● Input
<<<<
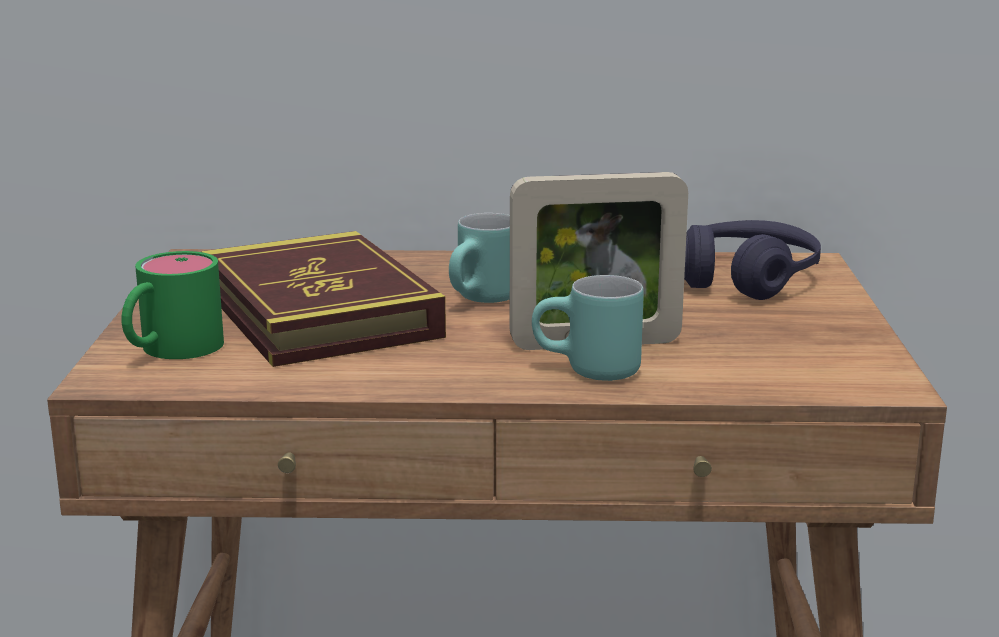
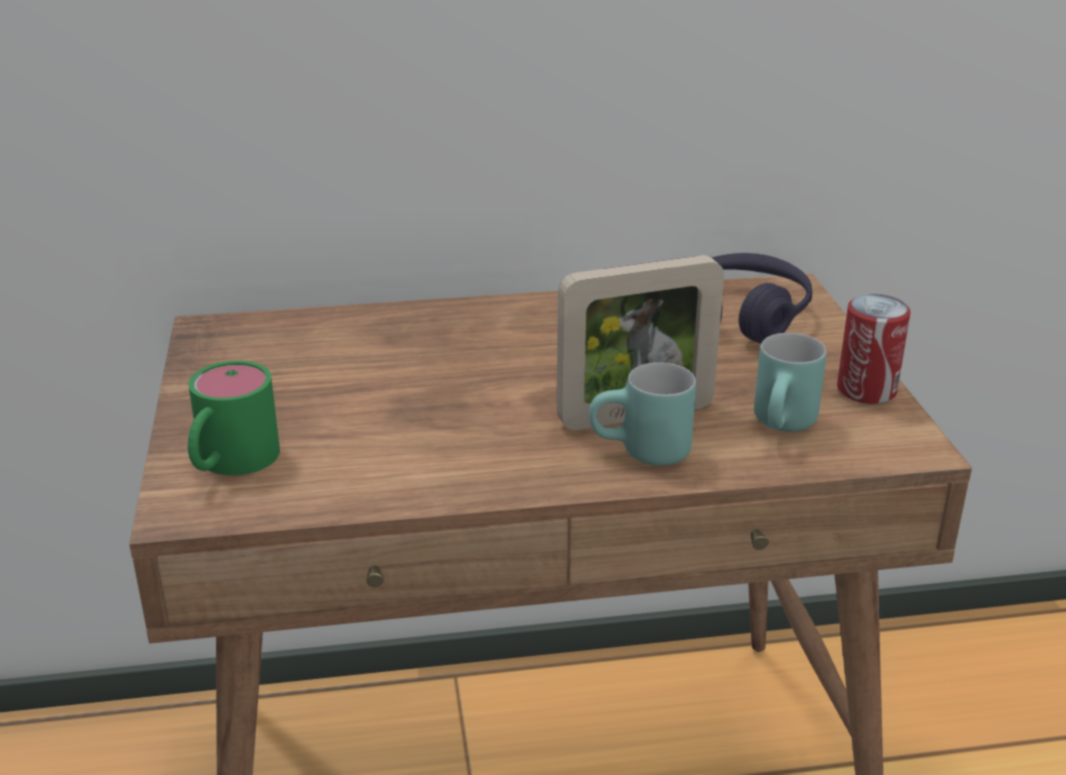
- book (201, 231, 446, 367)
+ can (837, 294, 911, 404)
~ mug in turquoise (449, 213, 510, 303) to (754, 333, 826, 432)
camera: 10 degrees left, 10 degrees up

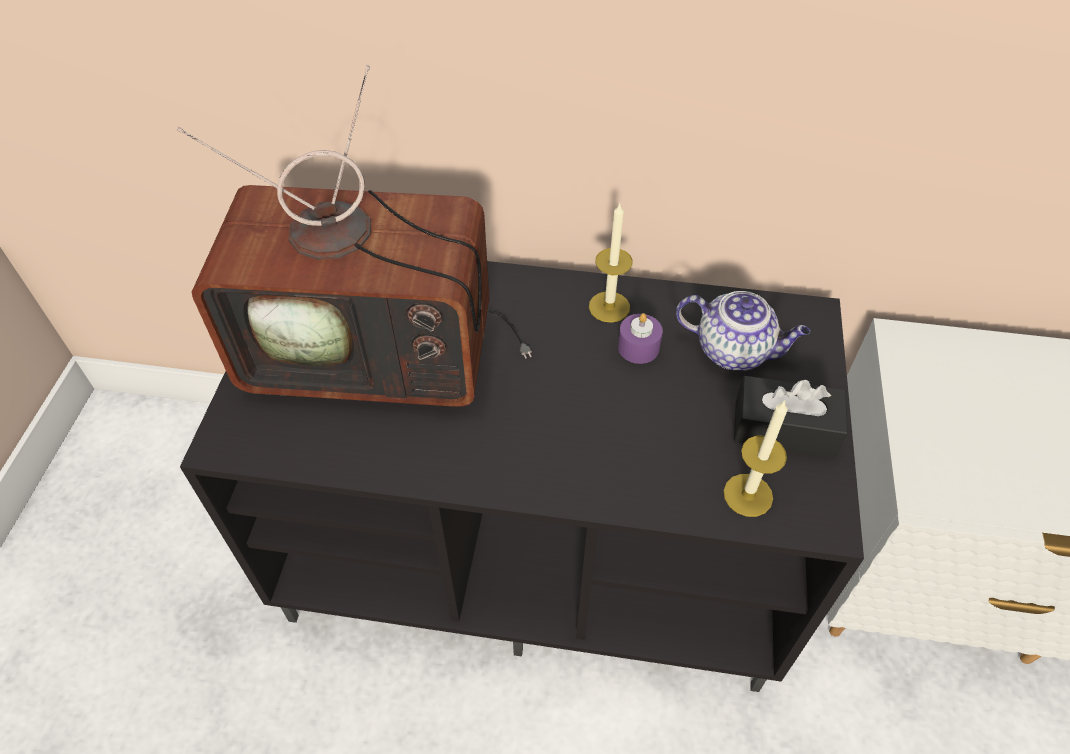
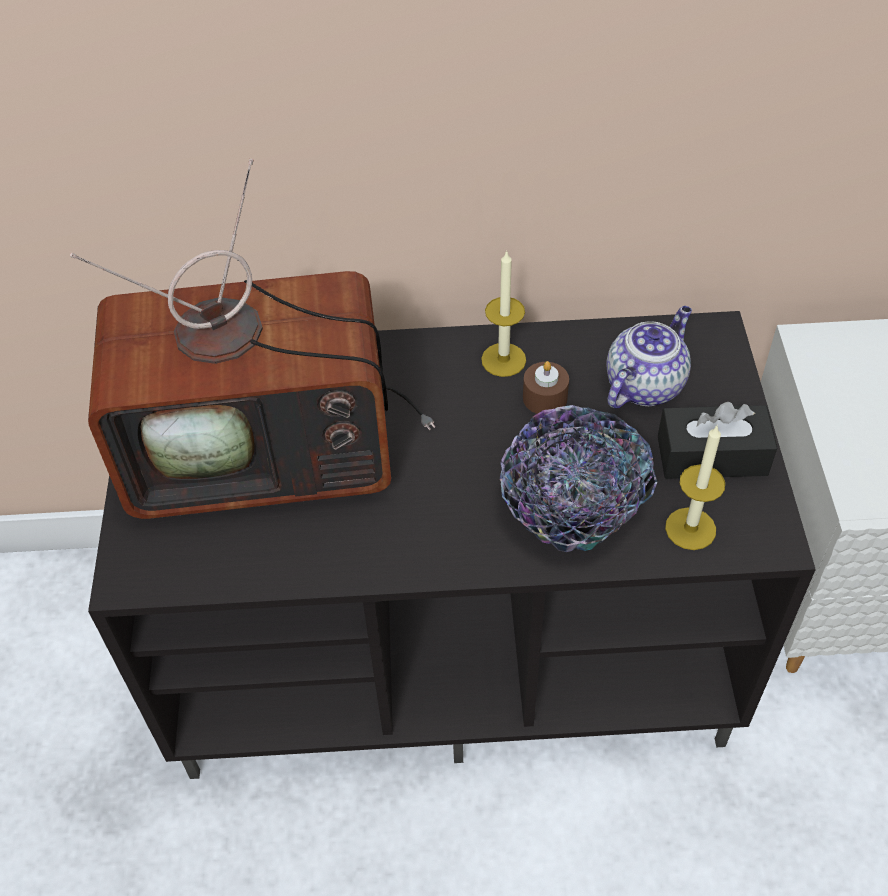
+ bowl (500, 405, 657, 552)
~ candle in purple (618, 313, 663, 364) to candle in brown (523, 361, 569, 414)
~ teapot (676, 291, 810, 371) = (606, 306, 692, 408) 60 degrees counterclockwise
camera: 10 degrees left, 0 degrees up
>>>>
● What is needed
Return each entry exactly as it stands above, apart from any images.

● Exercise result
- book (201, 231, 446, 367)
+ can (837, 294, 911, 404)
~ mug in turquoise (449, 213, 510, 303) to (754, 333, 826, 432)
camera: 10 degrees left, 10 degrees up

+ bowl (500, 405, 657, 552)
~ candle in purple (618, 313, 663, 364) to candle in brown (523, 361, 569, 414)
~ teapot (676, 291, 810, 371) = (606, 306, 692, 408) 60 degrees counterclockwise
camera: 10 degrees left, 0 degrees up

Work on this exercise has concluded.